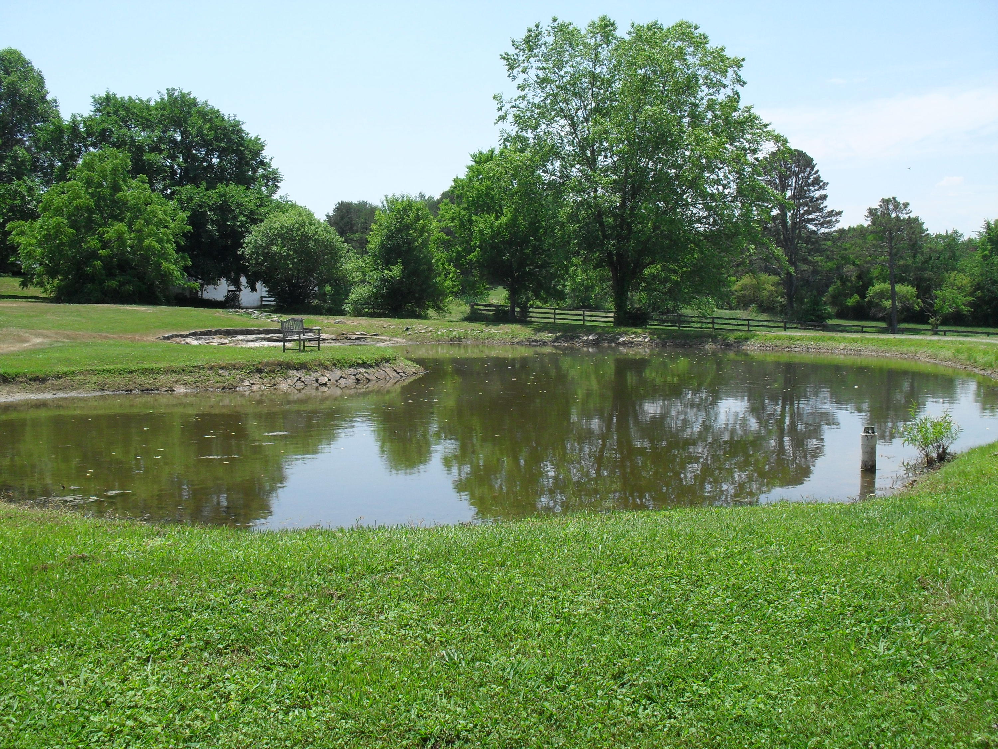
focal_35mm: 35
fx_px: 1009
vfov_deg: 40.7
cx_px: 499
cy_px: 374
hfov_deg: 52.6
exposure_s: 1/180
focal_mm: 6.3
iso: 100
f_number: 8.4
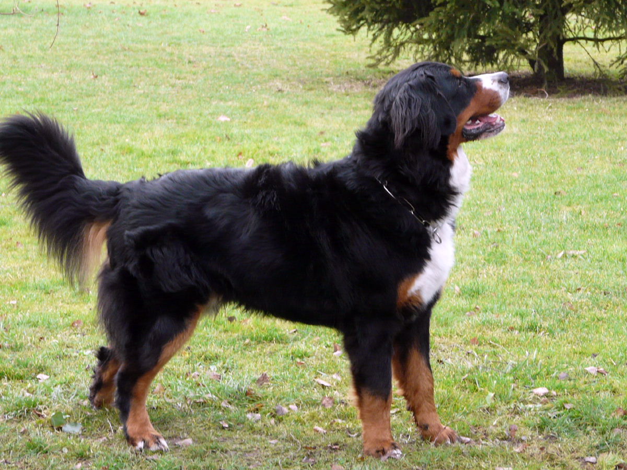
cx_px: 314
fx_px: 2771
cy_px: 235
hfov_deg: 12.9
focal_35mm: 153
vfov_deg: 9.7
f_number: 3.6
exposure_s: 1/60
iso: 160
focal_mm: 19.7
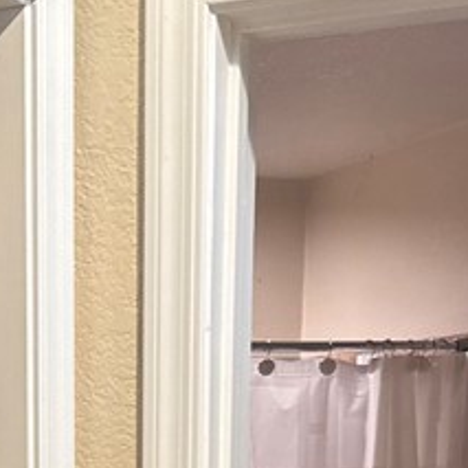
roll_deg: -1.4
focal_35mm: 102
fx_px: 1560
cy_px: 765
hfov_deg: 16.9
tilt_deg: -8.8
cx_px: 94
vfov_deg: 15.3
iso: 200
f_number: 1.78
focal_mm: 6.76
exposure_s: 1/60
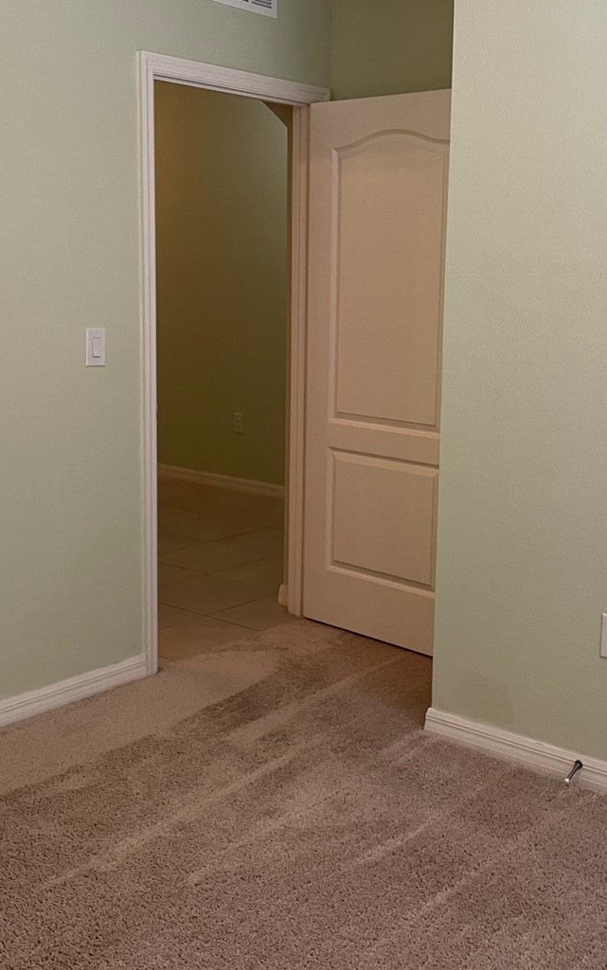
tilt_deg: -8.1
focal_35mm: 43
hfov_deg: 29.8
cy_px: 419
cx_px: 352
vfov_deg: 46.1
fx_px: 1138
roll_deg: -2.6
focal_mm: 4.2
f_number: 1.6
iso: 100
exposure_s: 1/60
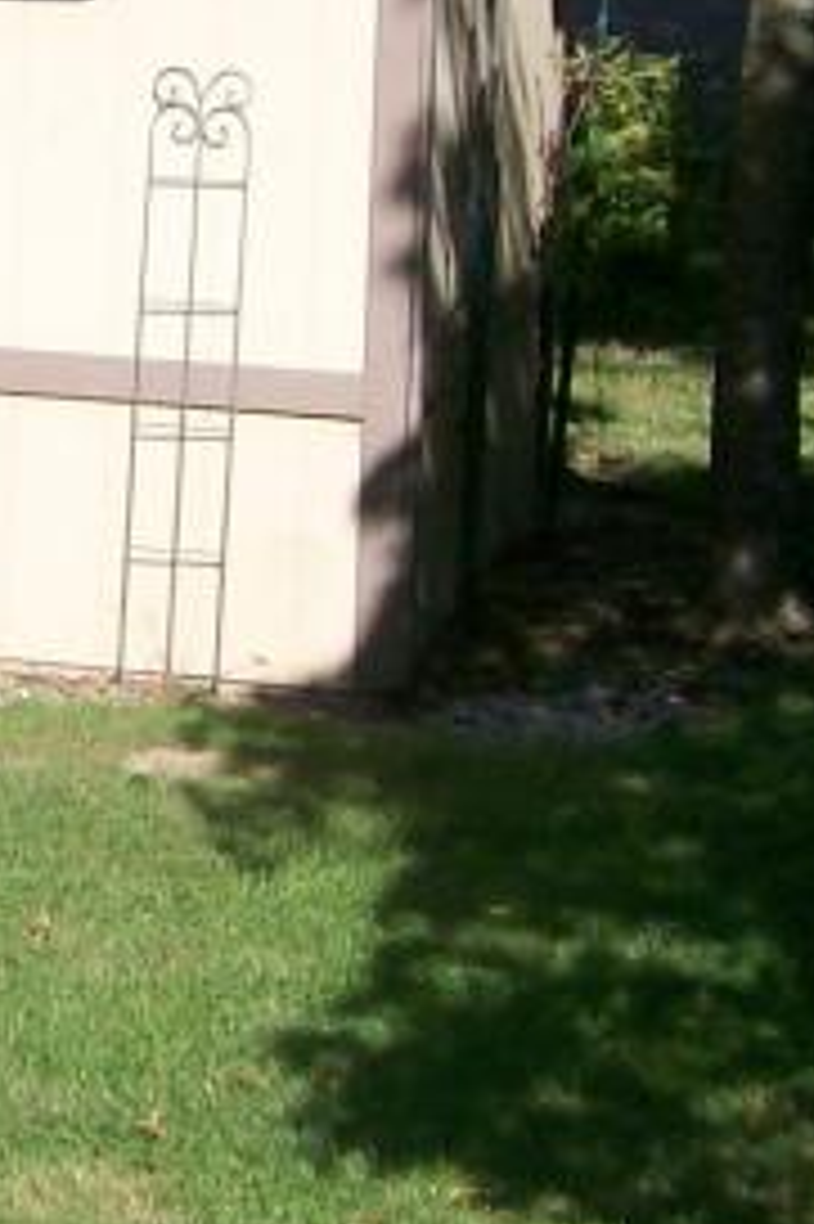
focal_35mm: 141
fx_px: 4788
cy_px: 418
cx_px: -625
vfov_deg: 14.5
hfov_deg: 9.3
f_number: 4.8
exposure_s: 1/501
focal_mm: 6
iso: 80
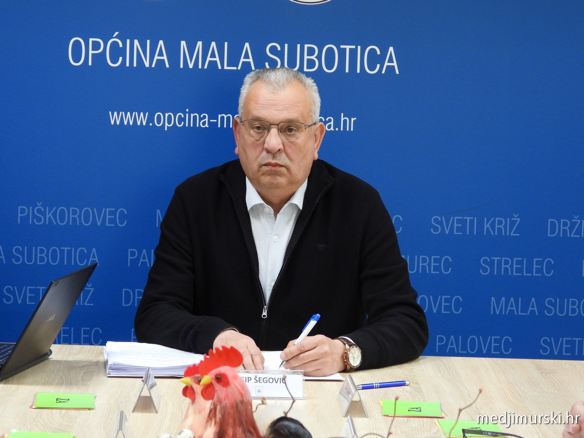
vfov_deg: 11.0
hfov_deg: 14.6
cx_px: 292
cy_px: 219
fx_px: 2278
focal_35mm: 135
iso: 400
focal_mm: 24.3
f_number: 4
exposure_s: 1/25
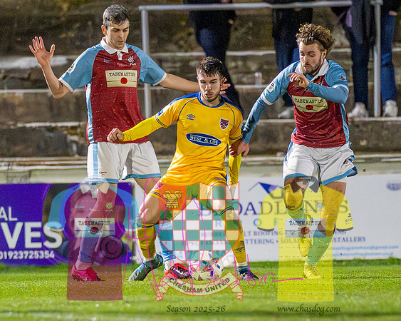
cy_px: 335
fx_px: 8369
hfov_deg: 2.7
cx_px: 175
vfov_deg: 2.2
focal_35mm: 705
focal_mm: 200
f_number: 2.8
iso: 8000
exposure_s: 1/1250
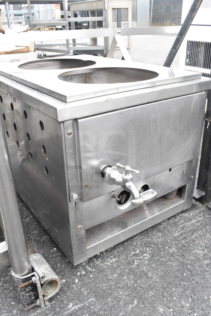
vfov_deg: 57.2
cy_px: 158
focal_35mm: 33
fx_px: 290
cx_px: 106
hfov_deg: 40.0
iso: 6400
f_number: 13
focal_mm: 22
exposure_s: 1/640
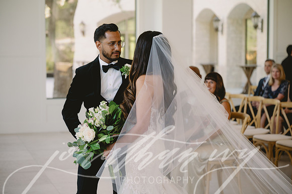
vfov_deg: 18.9
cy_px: 94
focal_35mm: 72
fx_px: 585
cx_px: 142
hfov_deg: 28.0
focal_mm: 70
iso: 1000
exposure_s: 1/640
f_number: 2.8
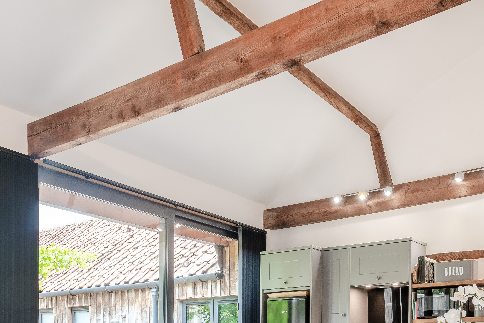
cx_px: 278
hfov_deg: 46.3
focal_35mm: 42
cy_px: 350
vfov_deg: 29.0
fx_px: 565
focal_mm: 19
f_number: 11
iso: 100
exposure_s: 1/2.5
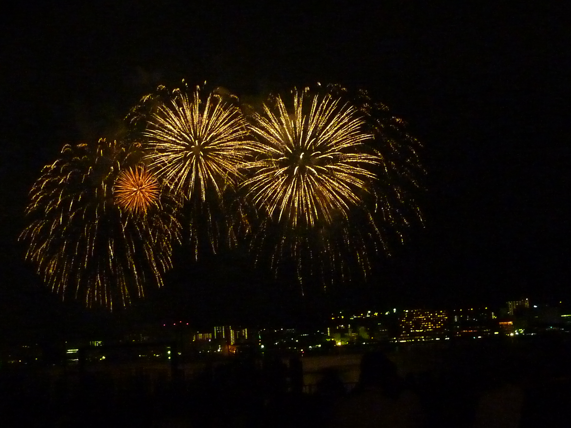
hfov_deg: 29.0
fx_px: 1105
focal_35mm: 67
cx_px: 286
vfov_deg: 21.9
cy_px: 214
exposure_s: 1/8
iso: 800
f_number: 3.6
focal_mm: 6.1
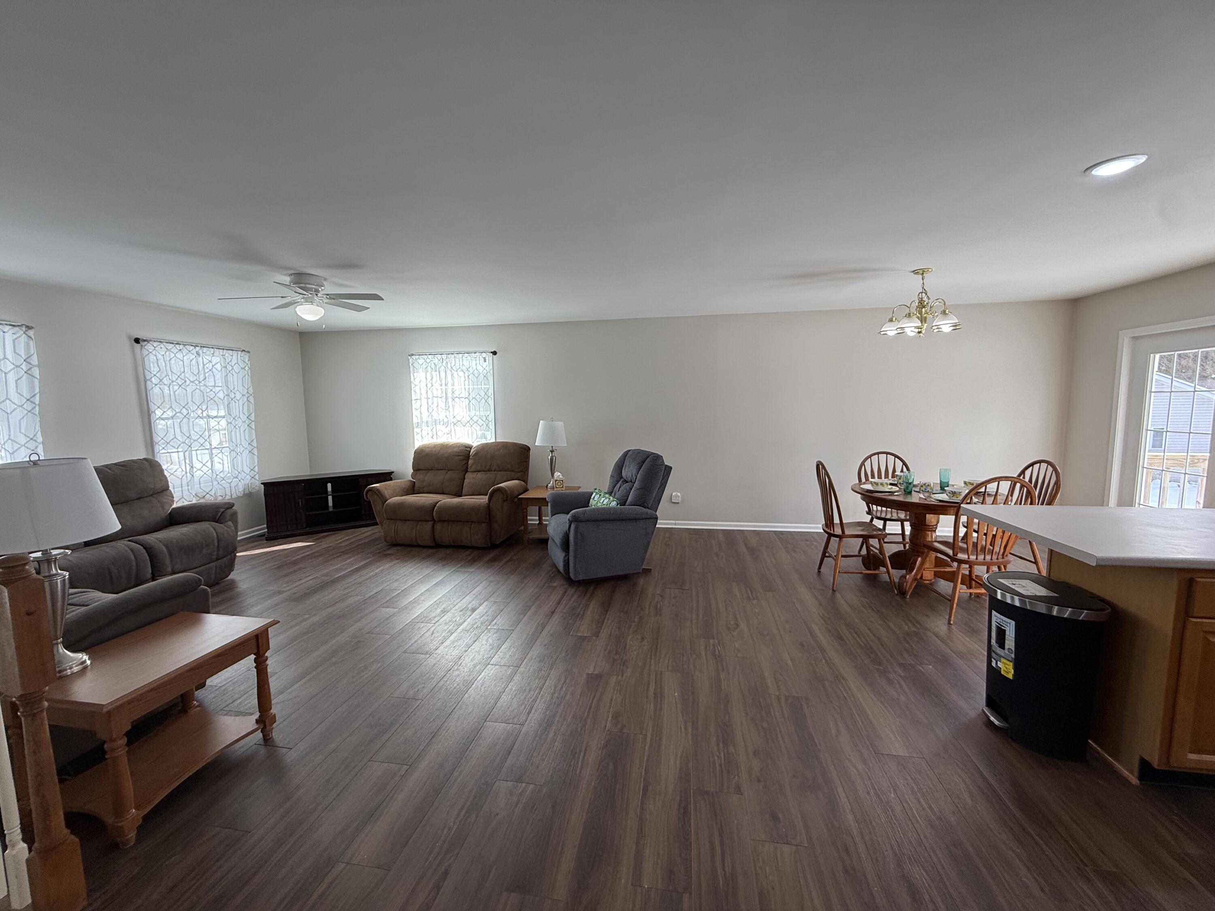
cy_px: 456
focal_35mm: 14
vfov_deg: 85.7
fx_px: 491
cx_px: 608
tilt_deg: -4.8
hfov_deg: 102.1
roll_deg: +1.0
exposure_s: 1/120
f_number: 2.2
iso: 64
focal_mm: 2.22
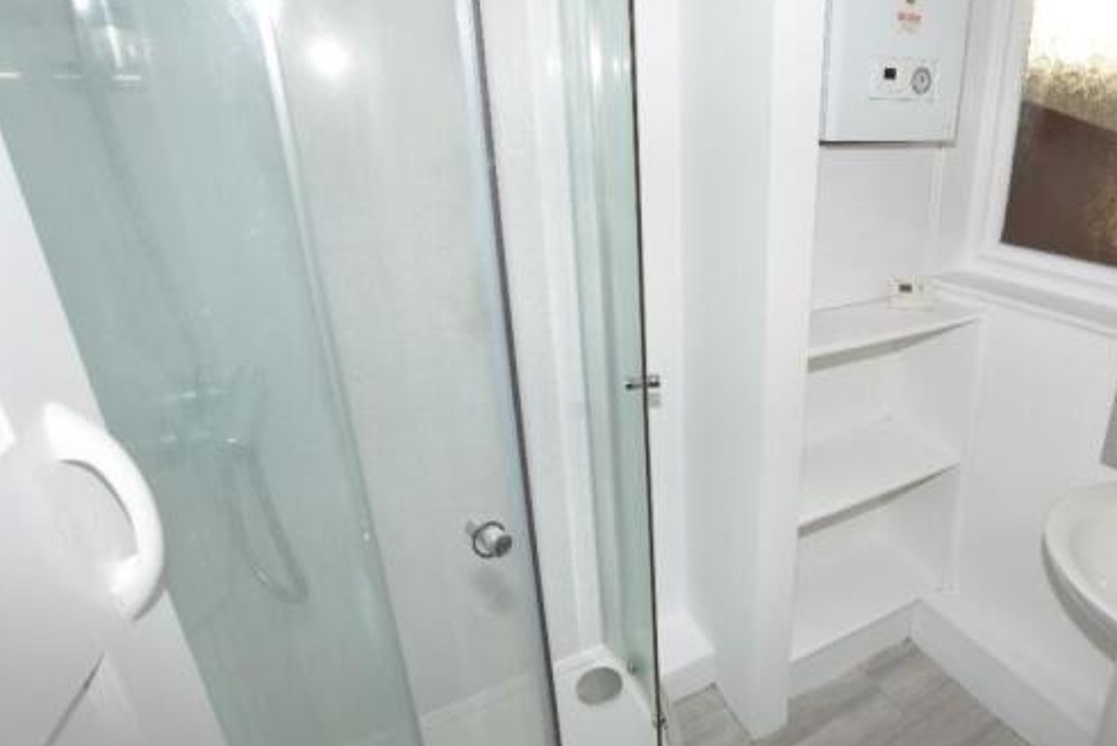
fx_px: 621
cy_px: 335
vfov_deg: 61.9
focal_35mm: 20
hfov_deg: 81.3
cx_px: 740
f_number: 9
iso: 100
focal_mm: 10
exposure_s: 1/200
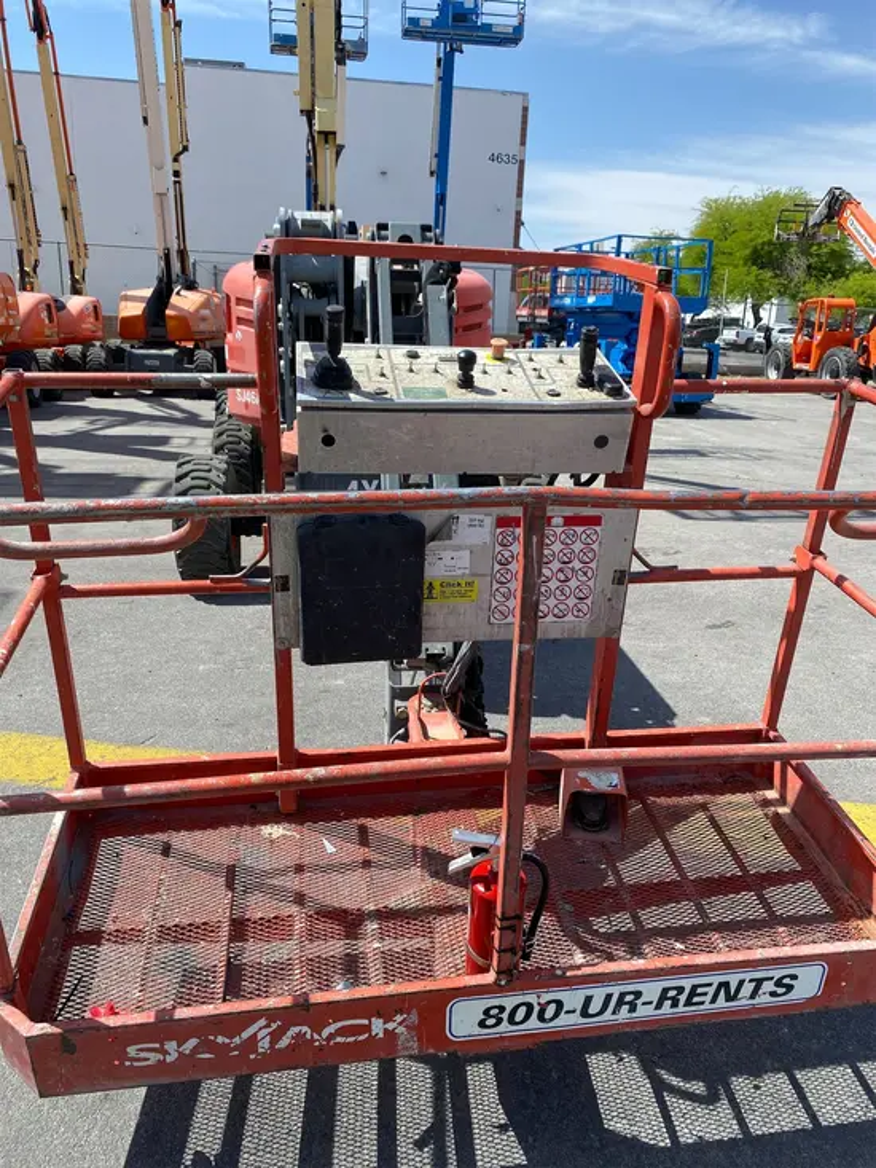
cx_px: 438
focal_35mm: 26
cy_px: 584
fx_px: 877
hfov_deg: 53.1
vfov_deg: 67.3
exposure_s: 1/2105
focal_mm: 4.25
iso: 32
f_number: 1.8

*WHAT THE TASK REQUIRES*
Starting at the first line of the records above, set down each line exactly through the one that holds "vfov_deg: 11.0". Omit pictures.

*WRITTEN ANSWER*
focal_35mm: 35
fx_px: 1009
vfov_deg: 40.7
cx_px: 499
cy_px: 374
hfov_deg: 52.6
exposure_s: 1/180
focal_mm: 6.3
iso: 100
f_number: 8.4
cx_px: 314
fx_px: 2771
cy_px: 235
hfov_deg: 12.9
focal_35mm: 153
vfov_deg: 9.7
f_number: 3.6
exposure_s: 1/60
iso: 160
focal_mm: 19.7
roll_deg: -1.4
focal_35mm: 102
fx_px: 1560
cy_px: 765
hfov_deg: 16.9
tilt_deg: -8.8
cx_px: 94
vfov_deg: 15.3
iso: 200
f_number: 1.78
focal_mm: 6.76
exposure_s: 1/60
tilt_deg: -8.1
focal_35mm: 43
hfov_deg: 29.8
cy_px: 419
cx_px: 352
vfov_deg: 46.1
fx_px: 1138
roll_deg: -2.6
focal_mm: 4.2
f_number: 1.6
iso: 100
exposure_s: 1/60
focal_35mm: 141
fx_px: 4788
cy_px: 418
cx_px: -625
vfov_deg: 14.5
hfov_deg: 9.3
f_number: 4.8
exposure_s: 1/501
focal_mm: 6
iso: 80
vfov_deg: 11.0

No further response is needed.